» **Task to carry out**: Go through the entries below and tally the lines holding "loose"; please reply with the number only.

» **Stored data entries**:
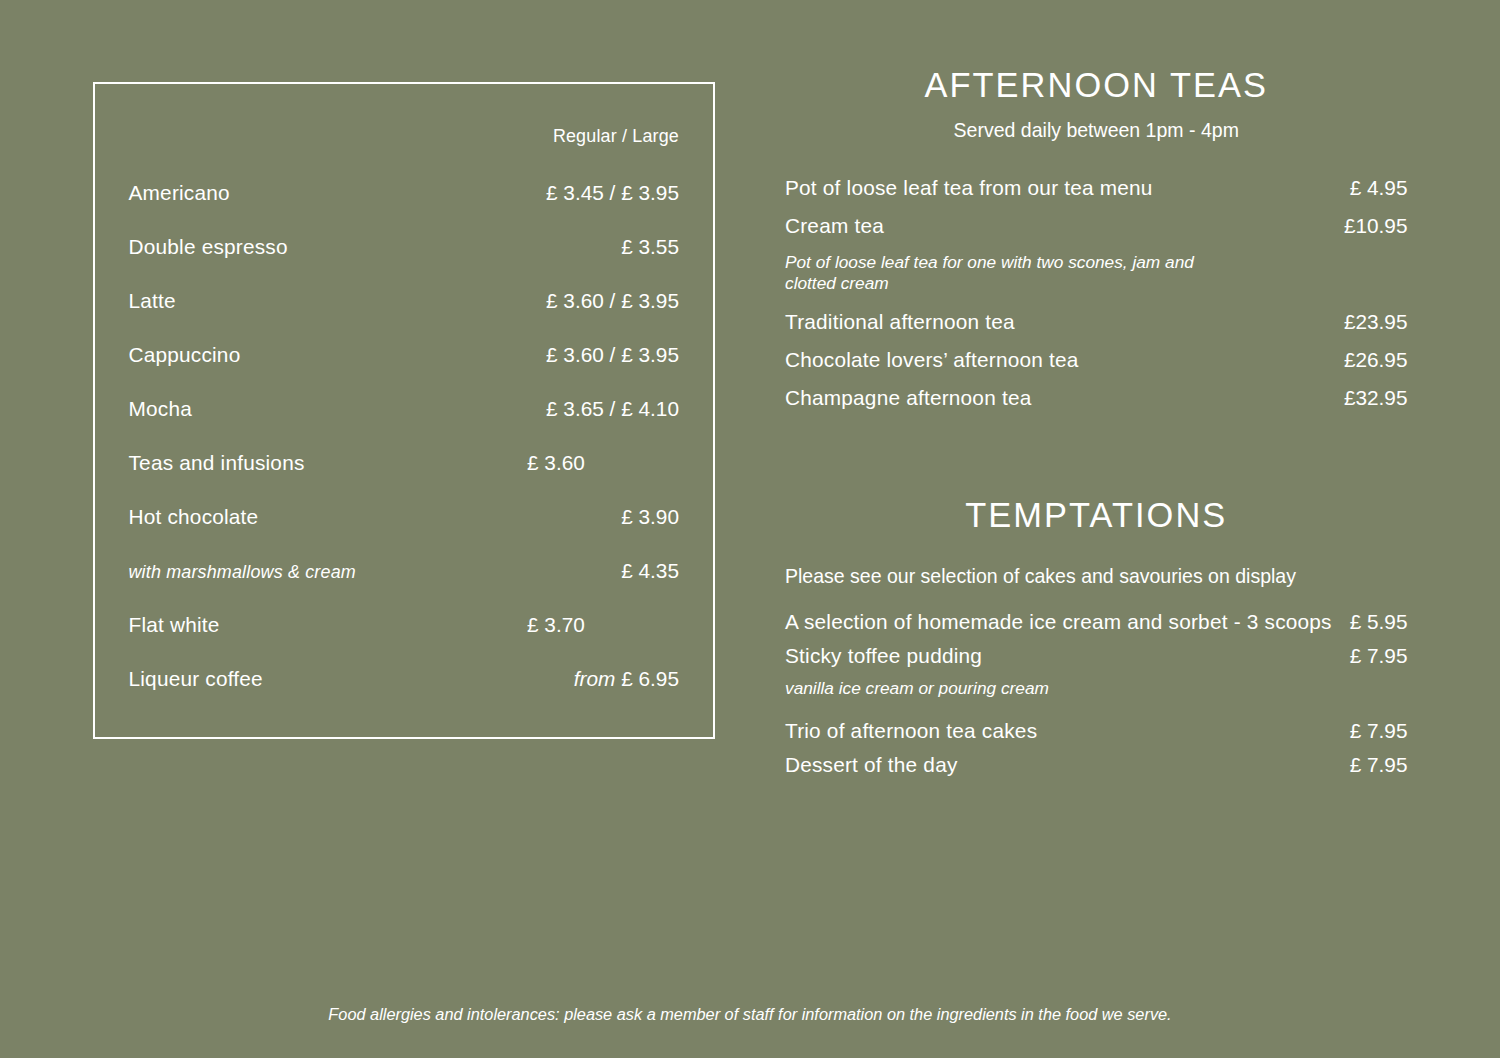Regular / Large
Americano
£ 3.45 / £ 3.95
Double espresso
£ 3.55
Latte
£ 3.60 / £ 3.95
Cappuccino
£ 3.60 / £ 3.95
Mocha
£ 3.65 / £ 4.10
Teas and infusions
£ 3.60
Hot chocolate
£ 3.90
with marshmallows & cream
£ 4.35
Flat white
£ 3.70
Liqueur coffee
from £ 6.95
AFTERNOON TEAS
Served daily between 1pm - 4pm
Pot of loose leaf tea from our tea menu
£ 4.95
Cream tea
£10.95
Pot of loose leaf tea for one with two scones, jam and clotted cream
Traditional afternoon tea
£23.95
Chocolate lovers’ afternoon tea
£26.95
Champagne afternoon tea
£32.95
TEMPTATIONS
Please see our selection of cakes and savouries on display
A selection of homemade ice cream and sorbet - 3 scoops
£ 5.95
Sticky toffee pudding
£ 7.95
vanilla ice cream or pouring cream
Trio of afternoon tea cakes
£ 7.95
Dessert of the day
£ 7.95
Food allergies and intolerances: please ask a member of staff for information on the ingredients in the food we serve.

» **Written solution**: 2